One witness in particular, a not-so-young lawyer named Tom Sullivan, made the most of his minutes before the distinguished lawmakers, sharply questioning Sen. John Cornyn (R-TX), who has been a staunch advocate of stripping those rights from suspected terrorists.

A partner in the white-shoe law firm of Jenner & Block, Sullivan has helped represent 10 Saudis held at Guantanamo Bay. Three have been released; seven are still confined to the military prison. He aimed his opening remarks squarely at Cornyn — rarely does one see testimony so directly confront a lawmaker:

Senator Cornyn, I’d like to address a few remarks you made.

You said these are enemies of the United States captured on the battlefield.
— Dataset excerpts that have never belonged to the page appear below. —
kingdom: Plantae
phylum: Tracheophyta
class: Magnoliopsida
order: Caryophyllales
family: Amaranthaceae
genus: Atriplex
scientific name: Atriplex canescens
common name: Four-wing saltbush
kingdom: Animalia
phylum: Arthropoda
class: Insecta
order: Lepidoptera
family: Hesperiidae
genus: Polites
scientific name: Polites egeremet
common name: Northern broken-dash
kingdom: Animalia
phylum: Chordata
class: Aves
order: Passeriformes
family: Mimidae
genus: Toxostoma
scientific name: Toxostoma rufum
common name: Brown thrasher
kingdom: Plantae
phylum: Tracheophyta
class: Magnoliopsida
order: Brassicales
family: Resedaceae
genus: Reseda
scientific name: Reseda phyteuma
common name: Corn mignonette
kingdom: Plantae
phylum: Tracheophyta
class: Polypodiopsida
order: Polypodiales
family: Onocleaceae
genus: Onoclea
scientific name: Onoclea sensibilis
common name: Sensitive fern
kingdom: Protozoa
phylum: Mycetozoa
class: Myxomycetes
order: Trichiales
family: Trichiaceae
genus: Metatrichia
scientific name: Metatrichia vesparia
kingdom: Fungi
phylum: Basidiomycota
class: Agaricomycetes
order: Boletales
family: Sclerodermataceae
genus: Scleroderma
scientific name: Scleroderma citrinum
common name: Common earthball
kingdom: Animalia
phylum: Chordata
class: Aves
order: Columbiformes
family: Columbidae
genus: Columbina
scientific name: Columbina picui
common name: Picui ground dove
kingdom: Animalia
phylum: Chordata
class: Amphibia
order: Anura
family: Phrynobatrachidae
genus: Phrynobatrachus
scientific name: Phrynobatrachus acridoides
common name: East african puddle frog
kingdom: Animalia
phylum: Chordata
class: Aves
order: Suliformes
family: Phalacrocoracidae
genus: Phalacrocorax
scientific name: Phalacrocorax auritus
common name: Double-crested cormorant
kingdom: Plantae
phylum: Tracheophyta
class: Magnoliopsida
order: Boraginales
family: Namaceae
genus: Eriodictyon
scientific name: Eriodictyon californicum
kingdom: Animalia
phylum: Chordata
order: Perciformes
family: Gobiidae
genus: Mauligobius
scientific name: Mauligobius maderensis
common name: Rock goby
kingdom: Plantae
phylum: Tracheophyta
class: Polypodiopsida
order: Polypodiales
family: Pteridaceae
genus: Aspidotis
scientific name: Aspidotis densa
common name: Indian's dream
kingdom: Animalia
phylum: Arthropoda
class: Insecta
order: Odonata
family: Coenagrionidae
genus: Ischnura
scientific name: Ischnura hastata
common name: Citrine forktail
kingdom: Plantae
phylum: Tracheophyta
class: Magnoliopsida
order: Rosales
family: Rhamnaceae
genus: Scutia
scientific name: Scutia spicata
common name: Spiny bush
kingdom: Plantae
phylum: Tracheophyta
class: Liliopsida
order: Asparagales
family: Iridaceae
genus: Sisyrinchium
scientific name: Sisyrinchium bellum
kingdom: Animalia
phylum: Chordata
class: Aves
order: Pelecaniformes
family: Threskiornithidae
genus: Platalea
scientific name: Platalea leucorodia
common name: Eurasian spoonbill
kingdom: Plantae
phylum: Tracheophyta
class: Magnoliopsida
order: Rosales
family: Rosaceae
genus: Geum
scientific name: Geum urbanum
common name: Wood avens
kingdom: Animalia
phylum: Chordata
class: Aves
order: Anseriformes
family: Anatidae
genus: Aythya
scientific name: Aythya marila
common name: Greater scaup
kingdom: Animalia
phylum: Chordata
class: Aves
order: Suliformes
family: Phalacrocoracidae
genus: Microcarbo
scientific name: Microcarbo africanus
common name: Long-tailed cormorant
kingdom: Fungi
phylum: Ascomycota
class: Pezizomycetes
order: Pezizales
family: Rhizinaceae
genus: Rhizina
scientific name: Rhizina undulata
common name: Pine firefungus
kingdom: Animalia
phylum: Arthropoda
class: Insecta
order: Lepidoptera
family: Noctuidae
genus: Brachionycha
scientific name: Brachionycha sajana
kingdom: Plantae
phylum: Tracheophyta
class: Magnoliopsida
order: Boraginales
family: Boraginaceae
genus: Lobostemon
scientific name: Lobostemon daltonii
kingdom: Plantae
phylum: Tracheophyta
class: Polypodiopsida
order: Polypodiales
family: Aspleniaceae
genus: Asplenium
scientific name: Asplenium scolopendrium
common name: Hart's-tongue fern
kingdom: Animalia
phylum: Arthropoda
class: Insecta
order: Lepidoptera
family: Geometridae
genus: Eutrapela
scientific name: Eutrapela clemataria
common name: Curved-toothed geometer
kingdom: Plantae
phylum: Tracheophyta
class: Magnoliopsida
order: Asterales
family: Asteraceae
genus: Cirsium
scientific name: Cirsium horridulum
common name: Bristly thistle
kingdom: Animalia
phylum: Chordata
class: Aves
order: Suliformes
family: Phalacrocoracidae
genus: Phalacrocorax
None of the 10 we represent were captured on the battlefield or are enemies of the United States.

You said no one suggested that the enemy combatants were entitled to the habeas corpus. The Supreme Court of the United States in the Rasul case two years ago held specifically that they were entitled to habeas corpus, to challenge the reason for their detention.

You said they have an administrative review following a trial on the merits. None of them got a trial on the merits. . . .

More after the jump.Sullivan’s remarks, continued:

When they started out in these hearings, these [Combatant Status Review Tribunals], they were presumed guilty. There had already been a finding they were enemy combatants. The determination had been made. No witness or evidence was presented by the government. . . .

And then they put in some classified evidence. I’ve been down to the secure facility. It’s a joke. It’s a sham.

I’ve read the classified evidence. I’m not free to disclose it, but I can tell you it’s a sham.

There was no lawyer given to the defendants. They didn’t speak English, most of them. They were young men who had no training in law. There were no rules of evidence applicable. . . .

No cross-examination was allowed. There wasn’t any objection to physical evidence, because there wasn’t any produced.

Now, you call that due process, Your Honor? Do you?

This is a historic moment in our time. To suspend the writ of habeas corpus without hearings, rushing it through just before elections, where people are afraid to vote against this bill because somebody on the other side is going to hold up a TV commercial and criticize them for it, is phony.